━━━ Seitentext

# Dishonored - Fragenthread



## Herbboy (15. Oktober 2012)

Ich hab seit dem Wochenende Dishonored und auch schon ein bisschen gespielt, dabei hab ich direkt zwei Fragen bemerkt, für die vlt jemand eine Antwort weiß - auch wer sonst noch Fragen hat, kann hier gerne reinposten.

Meine Fragen: 

1) kann man an irgendwas erkennen, wer Freund und wer Feind ist? Ich bin inzwischen in Dunhill in diesem Hafen/Destillerie-Viertel, habe eine Mission für eine alte Lady erfüllt und die erste Lichtwand überwunden, und schon 2x bin ich unnötig an einen rangeschlichen, der Freund war, und umgekehrt auch shcon 2x arglos auf einen zugegangen, der mich dann angriff ^^

2) wozu dienen die Betäubungsbolzen der Armbrust, und wozu kann ich leute nur bewusstlos machen anstatt sie zu töten? Es gibt doch eh keine Erfahrungspunkte, oder? Dann ist es doch egal, ob ich einen töte oder nur betäube - oder gibt es (außer für Statistik-Freaks) doch irgendwelche Belohnungen, wenn man "netter" vorgeht?


----------



## hifumi (15. Oktober 2012)

Zu Punkt 1: Das gleiche Frage ich mich auch ständig

Zu Punkt 2: Je nachdem wieviele Leute du umbringst verändert sich das Ende der Story. Es gibt glaube ich nur zwei verschiedene Enden, aber zumindest reicht es in Dishonored nicht wenn man blos einen Spielstand kurz vor Schluss lädt um das andere Ende zu sehn.


----------



## Peter Bathge (15. Oktober 2012)

Herbboy schrieb:


> 1) kann man an irgendwas erkennen, wer Freund und wer Feind ist? Ich bin inzwischen in Dunhill in diesem Hafen/Destillerie-Viertel, habe eine Mission für eine alte Lady erfüllt und die erste Lichtwand überwunden, und schon 2x bin ich unnötig an einen rangeschlichen, der Freund war, und umgekehrt auch shcon 2x arglos auf einen zugegangen, der mich dann angriff ^^



Geht tatsächlich nicht. Ein bisschen doof, stimmt. Aber 90% der Leute, denen du begegnest, sind ohnehin feindlich gesinnt. Im schlimmsten Fall einfach Quicksave-Quickload und du hast deine Antwort 



hifumi schrieb:


> Zu Punkt 2: Je nachdem wieviele Leute du umbringst verändert sich das Ende der Story. Es gibt glaube ich nur zwei verschiedene Enden, aber zumindest reicht es in Dishonored nicht wenn man blos einen Spielstand kurz vor Schluss lädt um das andere Ende zu sehn.

━━━━━━

Wovon hängt laut dem Fragenthread zu Dishonored ab, wie die Story endet?

━━━ Datenauszug

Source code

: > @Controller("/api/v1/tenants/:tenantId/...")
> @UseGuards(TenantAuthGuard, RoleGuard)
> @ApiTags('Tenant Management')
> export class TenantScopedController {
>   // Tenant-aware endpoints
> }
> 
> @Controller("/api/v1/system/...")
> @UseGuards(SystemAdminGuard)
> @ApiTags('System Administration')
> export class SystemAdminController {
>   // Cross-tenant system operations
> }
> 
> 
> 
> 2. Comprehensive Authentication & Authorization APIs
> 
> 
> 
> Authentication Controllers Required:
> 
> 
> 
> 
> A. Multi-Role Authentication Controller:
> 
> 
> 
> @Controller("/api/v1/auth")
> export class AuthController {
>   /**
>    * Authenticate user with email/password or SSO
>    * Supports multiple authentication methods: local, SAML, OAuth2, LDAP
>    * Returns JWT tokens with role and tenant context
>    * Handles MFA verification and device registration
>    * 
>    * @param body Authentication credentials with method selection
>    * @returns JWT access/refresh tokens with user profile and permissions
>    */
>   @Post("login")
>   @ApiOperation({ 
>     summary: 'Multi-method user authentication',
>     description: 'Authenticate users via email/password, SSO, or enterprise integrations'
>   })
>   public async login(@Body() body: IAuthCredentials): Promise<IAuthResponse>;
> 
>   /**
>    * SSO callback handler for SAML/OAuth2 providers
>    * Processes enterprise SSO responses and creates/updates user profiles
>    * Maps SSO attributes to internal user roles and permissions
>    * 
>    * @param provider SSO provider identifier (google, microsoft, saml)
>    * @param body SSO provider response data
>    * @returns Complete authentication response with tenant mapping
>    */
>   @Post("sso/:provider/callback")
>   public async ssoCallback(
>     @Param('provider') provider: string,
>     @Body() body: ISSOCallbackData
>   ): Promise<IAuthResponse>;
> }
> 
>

━━━━━━
━━━ Datenauszug

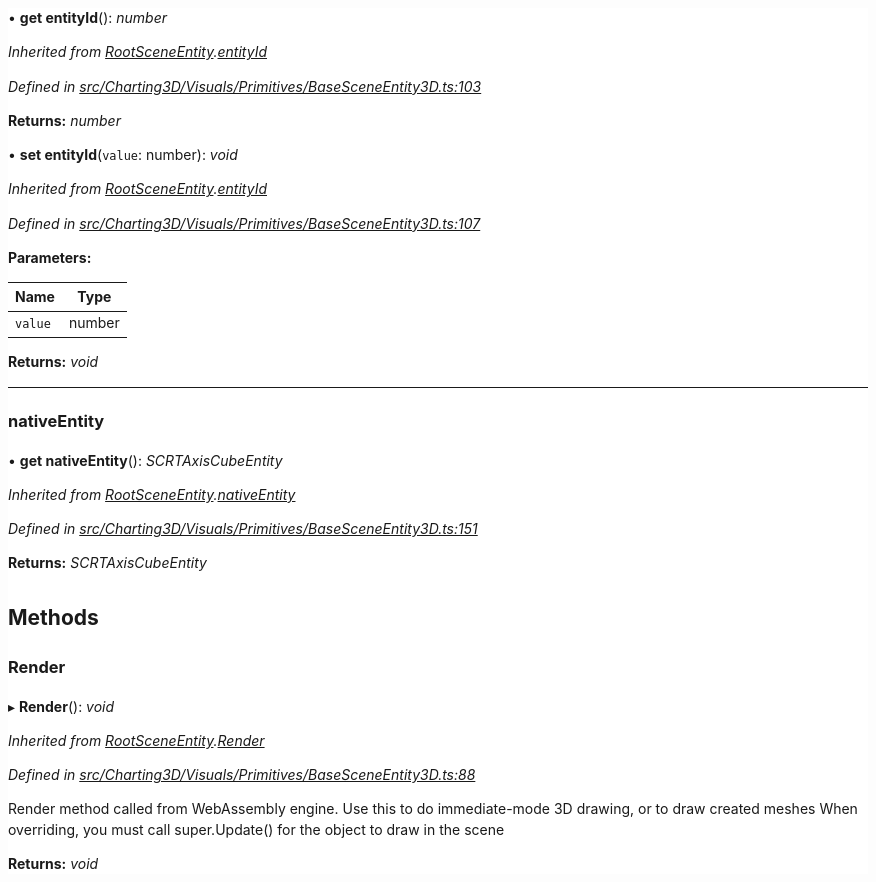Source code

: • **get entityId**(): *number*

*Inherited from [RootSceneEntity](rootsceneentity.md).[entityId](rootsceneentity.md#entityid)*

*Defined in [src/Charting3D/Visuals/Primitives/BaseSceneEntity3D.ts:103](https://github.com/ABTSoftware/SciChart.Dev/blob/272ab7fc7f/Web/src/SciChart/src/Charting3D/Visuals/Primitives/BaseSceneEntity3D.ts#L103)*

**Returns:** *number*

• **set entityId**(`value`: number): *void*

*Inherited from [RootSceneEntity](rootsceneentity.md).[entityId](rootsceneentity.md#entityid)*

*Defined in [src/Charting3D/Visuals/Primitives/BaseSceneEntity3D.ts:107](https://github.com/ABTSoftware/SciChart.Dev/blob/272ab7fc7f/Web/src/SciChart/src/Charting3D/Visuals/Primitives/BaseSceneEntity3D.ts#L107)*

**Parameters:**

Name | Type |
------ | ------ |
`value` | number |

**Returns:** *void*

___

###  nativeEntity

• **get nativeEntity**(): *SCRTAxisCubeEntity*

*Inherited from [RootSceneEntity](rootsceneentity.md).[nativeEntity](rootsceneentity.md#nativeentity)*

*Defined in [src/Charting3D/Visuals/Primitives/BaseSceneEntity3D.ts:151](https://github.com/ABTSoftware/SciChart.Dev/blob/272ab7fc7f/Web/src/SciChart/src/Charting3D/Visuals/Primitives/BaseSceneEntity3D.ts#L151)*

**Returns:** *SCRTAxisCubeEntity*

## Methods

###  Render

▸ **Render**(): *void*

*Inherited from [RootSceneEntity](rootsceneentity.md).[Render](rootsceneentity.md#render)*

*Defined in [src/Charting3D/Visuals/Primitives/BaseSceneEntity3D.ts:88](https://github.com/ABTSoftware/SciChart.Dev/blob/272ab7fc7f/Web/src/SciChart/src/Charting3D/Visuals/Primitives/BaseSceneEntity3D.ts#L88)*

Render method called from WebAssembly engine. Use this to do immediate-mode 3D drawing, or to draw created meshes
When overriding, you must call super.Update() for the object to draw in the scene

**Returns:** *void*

━━━━━━

Schriftliche Antwort
Davon, wie viele Leute man umbringt.